Remember when you were a kid and you believed that anything
was possible?
One week you were going to grow up and ride a rocket ship to
the moon. Another and this was my dream, that I would own a horse ranch and
hire handsome men to run it.
One of my daughters couldn’t wait to grow up. The trouble
was, she found when grown up that it wasn’t much fun.
How do we get the fun back? How do we pull back those dreams
that sustained us on long winter nights?
I learned this from a horse trainer—let’s call him a horse
gentler, for that is what he preferred. He said after he got a macho-etocomy, he realized that a dance partner doesn’t want
to be pulled to their feet and forced around the dance floor--or slapped, or
pulled by ropes.

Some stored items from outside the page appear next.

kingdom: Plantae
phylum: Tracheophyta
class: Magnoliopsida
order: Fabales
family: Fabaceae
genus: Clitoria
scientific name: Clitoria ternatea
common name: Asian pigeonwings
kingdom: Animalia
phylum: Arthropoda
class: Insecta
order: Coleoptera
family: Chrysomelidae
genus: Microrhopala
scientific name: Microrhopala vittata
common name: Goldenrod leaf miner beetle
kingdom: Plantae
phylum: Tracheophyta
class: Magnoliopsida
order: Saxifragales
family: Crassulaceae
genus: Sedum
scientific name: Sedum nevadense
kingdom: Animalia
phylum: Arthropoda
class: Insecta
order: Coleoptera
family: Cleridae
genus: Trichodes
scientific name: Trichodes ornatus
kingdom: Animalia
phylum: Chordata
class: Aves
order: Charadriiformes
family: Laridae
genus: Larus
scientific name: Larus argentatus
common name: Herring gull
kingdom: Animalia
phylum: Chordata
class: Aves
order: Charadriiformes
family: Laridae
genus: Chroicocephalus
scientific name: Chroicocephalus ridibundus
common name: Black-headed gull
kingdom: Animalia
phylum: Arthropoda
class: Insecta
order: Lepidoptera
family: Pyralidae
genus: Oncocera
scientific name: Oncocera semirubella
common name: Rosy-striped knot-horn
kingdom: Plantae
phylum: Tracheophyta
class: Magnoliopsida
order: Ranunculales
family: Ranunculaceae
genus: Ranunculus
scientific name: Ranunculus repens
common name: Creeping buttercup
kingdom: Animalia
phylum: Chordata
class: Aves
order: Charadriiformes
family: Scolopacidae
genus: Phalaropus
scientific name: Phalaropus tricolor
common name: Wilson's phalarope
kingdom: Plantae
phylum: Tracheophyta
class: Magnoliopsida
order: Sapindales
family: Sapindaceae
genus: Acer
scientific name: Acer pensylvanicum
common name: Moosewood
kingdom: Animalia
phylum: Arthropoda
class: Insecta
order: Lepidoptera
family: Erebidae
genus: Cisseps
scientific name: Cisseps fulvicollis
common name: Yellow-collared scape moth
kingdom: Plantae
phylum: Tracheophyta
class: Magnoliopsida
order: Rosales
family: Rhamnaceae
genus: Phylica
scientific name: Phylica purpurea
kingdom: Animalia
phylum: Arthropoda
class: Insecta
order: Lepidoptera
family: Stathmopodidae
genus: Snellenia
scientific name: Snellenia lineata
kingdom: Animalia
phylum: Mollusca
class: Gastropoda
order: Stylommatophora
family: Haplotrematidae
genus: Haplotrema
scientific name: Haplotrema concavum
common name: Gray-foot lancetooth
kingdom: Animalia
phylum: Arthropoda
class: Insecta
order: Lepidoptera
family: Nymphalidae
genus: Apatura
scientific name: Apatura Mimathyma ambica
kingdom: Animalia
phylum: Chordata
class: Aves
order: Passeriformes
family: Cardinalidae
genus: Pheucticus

A horse, he said, will respond to pressure no stronger than
you can put on your eyeball. (Did you
know that a horse’s hide is seven times more sensitive than a human’s?) The
point of this that whatever the rank and file are doing, chances are you ought
to do the opposite. (Stroke a horse, don’t slap it.)
I’m trying. (Yoda said, “Don’t try, do.) Yet we know when we
are standing on the brink of an abyss we quiver a bit, we
become immobilized, our brain becomes oatmeal.
You great readers who have been with me for a while know that I studied to become a Real Estate Agent. I passed those horrible exams, I had my background checked, and all my little fingers finger-printed. I paid my dues.
I backed off, I tested the water. Well now I have signed with a Brokerage, I’m
on the brink, I don’t know what to do next. I know that some of the old ways of operating
do not work as efficiently as they once did. I don’t want to become establishment.
What is the opposite?
P.S.
Daughter and I are The Pink Flamingo Real Estate Team. Now doesn’t
having a For Sale sign in your yard with a pink flamingo on it sound outrageous
enough to garner attention?
“Next time I’m really
going to put my foot down.”
Thank you for following me all you wonderful people.